I have been in this hell hole for months now and I have never left this room, and nobody has ever entered it. At least I had my own bathroom, if you could call it that. It wasn’t much, just a toilet, a small stainless steel sink and a tiny stand up shower stall. I didn’t even have a mirror. I often wondered about how grotesque I had become. I remember being fond of hair products and lipgloss. They didn’t allow me to use a razor. I couldn’t shave my legs, or anything for that matter. It was truly disgusting.

Some underpaid orderly person routinely pushed my medication and meals through a rectangle space in the window of my door. The person always stood there, staring at me through the glass window of the door and watched me swallow my medicine. When I was finished I had had to show her the inside of my mouth and lift my tongue. After I did that, the person disappeared. They never cared if I ate or not, only that my medication went down.

Someone would come by and pick up the tray that my meal had arrived on precisely forty minutes after it was delivered. They didn’t allow me to have a watch or a clock. I counted the seconds for an entire week to arrive at my conclusion regarding meal times. Thirty minutes was allotted for breakfast and lunch and forty minutes for diner and medication.

Tonight, like last night, I only pretended to swallow my medication. While my head was back, I quickly used my tongue to lodge the two little blue pills between my gums and my cheek.
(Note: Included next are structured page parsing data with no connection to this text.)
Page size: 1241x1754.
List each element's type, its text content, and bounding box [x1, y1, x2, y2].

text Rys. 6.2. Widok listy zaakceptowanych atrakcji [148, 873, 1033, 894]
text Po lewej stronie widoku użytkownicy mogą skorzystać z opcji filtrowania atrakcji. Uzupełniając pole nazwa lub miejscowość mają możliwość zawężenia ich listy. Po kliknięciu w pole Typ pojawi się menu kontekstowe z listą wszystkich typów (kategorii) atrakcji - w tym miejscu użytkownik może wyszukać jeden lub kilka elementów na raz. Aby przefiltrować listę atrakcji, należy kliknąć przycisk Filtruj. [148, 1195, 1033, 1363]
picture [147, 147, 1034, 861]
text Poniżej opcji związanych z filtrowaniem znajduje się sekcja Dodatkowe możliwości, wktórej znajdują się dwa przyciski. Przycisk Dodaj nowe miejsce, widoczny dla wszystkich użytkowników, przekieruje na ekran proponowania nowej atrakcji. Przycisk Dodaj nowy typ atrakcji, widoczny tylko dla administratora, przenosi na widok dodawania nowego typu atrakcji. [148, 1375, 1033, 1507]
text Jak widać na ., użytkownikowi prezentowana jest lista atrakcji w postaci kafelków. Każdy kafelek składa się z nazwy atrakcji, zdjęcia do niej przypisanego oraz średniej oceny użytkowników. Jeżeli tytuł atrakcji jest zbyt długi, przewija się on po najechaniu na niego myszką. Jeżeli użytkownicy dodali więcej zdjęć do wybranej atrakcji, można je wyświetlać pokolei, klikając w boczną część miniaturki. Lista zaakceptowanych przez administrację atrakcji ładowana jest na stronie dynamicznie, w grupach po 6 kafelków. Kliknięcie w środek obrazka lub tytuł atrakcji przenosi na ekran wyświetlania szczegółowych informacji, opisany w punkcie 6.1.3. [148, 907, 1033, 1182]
I graciously slid the little plastic cup through the rectangle space in the door and smiled. Once the orderly had moved on to the next room, I spit the pills out and put them in the toilet. I find that I can remember him better if I don’t take my medication. Him. It made me sad to think of his name, although I was glad it came to me so easily today. Edward Cullen. The love of my life, or so I thought.

I really didn’t know what to believe anymore. Most days I had to look at the band around my wrist to remember my own name. Isabella Marie Swan. On days like these in which I was absent of the medicated haze, and I could remember him so clearly, I truly believed he was real and not a figment of my imagination, or my illness. I must be really mentally ill to conjure up someone as magnificent as him in my mind. But, like they said, if he was real, why had he never come to see me here. Why had he never looked for me? Why didn’t he write to me? He never existed, says my mother; says everyone.